_DATA:_
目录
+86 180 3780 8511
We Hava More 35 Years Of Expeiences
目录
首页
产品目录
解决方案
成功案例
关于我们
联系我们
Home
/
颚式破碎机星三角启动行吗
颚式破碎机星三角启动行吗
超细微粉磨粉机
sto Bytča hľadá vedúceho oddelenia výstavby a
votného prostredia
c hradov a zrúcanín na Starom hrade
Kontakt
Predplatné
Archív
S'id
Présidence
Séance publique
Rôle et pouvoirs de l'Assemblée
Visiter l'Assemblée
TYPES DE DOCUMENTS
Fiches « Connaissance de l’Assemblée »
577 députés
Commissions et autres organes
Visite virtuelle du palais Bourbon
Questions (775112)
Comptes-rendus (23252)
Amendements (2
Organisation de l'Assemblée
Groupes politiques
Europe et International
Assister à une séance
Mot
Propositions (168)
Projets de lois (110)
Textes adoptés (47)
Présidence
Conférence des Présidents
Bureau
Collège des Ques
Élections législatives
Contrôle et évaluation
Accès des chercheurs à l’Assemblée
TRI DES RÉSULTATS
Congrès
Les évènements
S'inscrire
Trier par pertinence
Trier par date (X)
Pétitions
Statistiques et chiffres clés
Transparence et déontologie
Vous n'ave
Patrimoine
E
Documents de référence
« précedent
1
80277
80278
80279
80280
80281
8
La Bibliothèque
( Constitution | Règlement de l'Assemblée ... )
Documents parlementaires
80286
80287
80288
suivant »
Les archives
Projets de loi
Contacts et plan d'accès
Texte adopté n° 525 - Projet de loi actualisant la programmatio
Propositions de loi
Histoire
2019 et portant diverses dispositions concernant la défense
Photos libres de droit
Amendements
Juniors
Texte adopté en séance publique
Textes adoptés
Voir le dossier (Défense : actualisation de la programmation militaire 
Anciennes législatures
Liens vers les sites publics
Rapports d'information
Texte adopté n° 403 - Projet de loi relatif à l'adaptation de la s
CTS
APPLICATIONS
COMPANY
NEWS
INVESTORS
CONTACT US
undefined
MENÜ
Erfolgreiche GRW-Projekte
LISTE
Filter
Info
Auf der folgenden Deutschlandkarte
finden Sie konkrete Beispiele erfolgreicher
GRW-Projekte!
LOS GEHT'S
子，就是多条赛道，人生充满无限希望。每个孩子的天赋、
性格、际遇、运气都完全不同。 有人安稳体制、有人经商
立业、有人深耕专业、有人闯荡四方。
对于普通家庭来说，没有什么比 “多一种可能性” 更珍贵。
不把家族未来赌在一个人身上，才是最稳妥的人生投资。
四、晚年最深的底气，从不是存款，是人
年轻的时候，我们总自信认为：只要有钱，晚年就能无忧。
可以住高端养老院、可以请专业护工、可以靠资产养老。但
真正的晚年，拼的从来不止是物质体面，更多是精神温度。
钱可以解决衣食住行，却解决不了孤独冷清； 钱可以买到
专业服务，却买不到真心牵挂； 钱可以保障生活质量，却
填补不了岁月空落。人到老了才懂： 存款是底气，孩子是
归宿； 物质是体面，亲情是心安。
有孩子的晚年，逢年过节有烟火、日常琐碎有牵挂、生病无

_WHAT YOU SHOULD DO:_
Restate each entry exactly, skipping none.

_EXERCISE ANSWER:_
目录
+86 180 3780 8511
We Hava More 35 Years Of Expeiences
目录
首页
产品目录
解决方案
成功案例
关于我们
联系我们
Home
/
颚式破碎机星三角启动行吗
颚式破碎机星三角启动行吗
超细微粉磨粉机
sto Bytča hľadá vedúceho oddelenia výstavby a
votného prostredia
c hradov a zrúcanín na Starom hrade
Kontakt
Predplatné
Archív
S'id
Présidence
Séance publique
Rôle et pouvoirs de l'Assemblée
Visiter l'Assemblée
TYPES DE DOCUMENTS
Fiches « Connaissance de l’Assemblée »
577 députés
Commissions et autres organes
Visite virtuelle du palais Bourbon
Questions (775112)
Comptes-rendus (23252)
Amendements (2
Organisation de l'Assemblée
Groupes politiques
Europe et International
Assister à une séance
Mot
Propositions (168)
Projets de lois (110)
Textes adoptés (47)
Présidence
Conférence des Présidents
Bureau
Collège des Ques
Élections législatives
Contrôle et évaluation
Accès des chercheurs à l’Assemblée
TRI DES RÉSULTATS
Congrès
Les évènements
S'inscrire
Trier par pertinence
Trier par date (X)
Pétitions
Statistiques et chiffres clés
Transparence et déontologie
Vous n'ave
Patrimoine
E
Documents de référence
« précedent
1
80277
80278
80279
80280
80281
8
La Bibliothèque
( Constitution | Règlement de l'Assemblée ... )
Documents parlementaires
80286
80287
80288
suivant »
Les archives
Projets de loi
Contacts et plan d'accès
Texte adopté n° 525 - Projet de loi actualisant la programmatio
Propositions de loi
Histoire
2019 et portant diverses dispositions concernant la défense
Photos libres de droit
Amendements
Juniors
Texte adopté en séance publique
Textes adoptés
Voir le dossier (Défense : actualisation de la programmation militaire 
Anciennes législatures
Liens vers les sites publics
Rapports d'information
Texte adopté n° 403 - Projet de loi relatif à l'adaptation de la s
CTS
APPLICATIONS
COMPANY
NEWS
INVESTORS
CONTACT US
undefined
MENÜ
Erfolgreiche GRW-Projekte
LISTE
Filter
Info
Auf der folgenden Deutschlandkarte
finden Sie konkrete Beispiele erfolgreicher
GRW-Projekte!
LOS GEHT'S
子，就是多条赛道，人生充满无限希望。每个孩子的天赋、
性格、际遇、运气都完全不同。 有人安稳体制、有人经商
立业、有人深耕专业、有人闯荡四方。
对于普通家庭来说，没有什么比 “多一种可能性” 更珍贵。
不把家族未来赌在一个人身上，才是最稳妥的人生投资。
四、晚年最深的底气，从不是存款，是人
年轻的时候，我们总自信认为：只要有钱，晚年就能无忧。
可以住高端养老院、可以请专业护工、可以靠资产养老。但
真正的晚年，拼的从来不止是物质体面，更多是精神温度。
钱可以解决衣食住行，却解决不了孤独冷清； 钱可以买到
专业服务，却买不到真心牵挂； 钱可以保障生活质量，却
填补不了岁月空落。人到老了才懂： 存款是底气，孩子是
归宿； 物质是体面，亲情是心安。
有孩子的晚年，逢年过节有烟火、日常琐碎有牵挂、生病无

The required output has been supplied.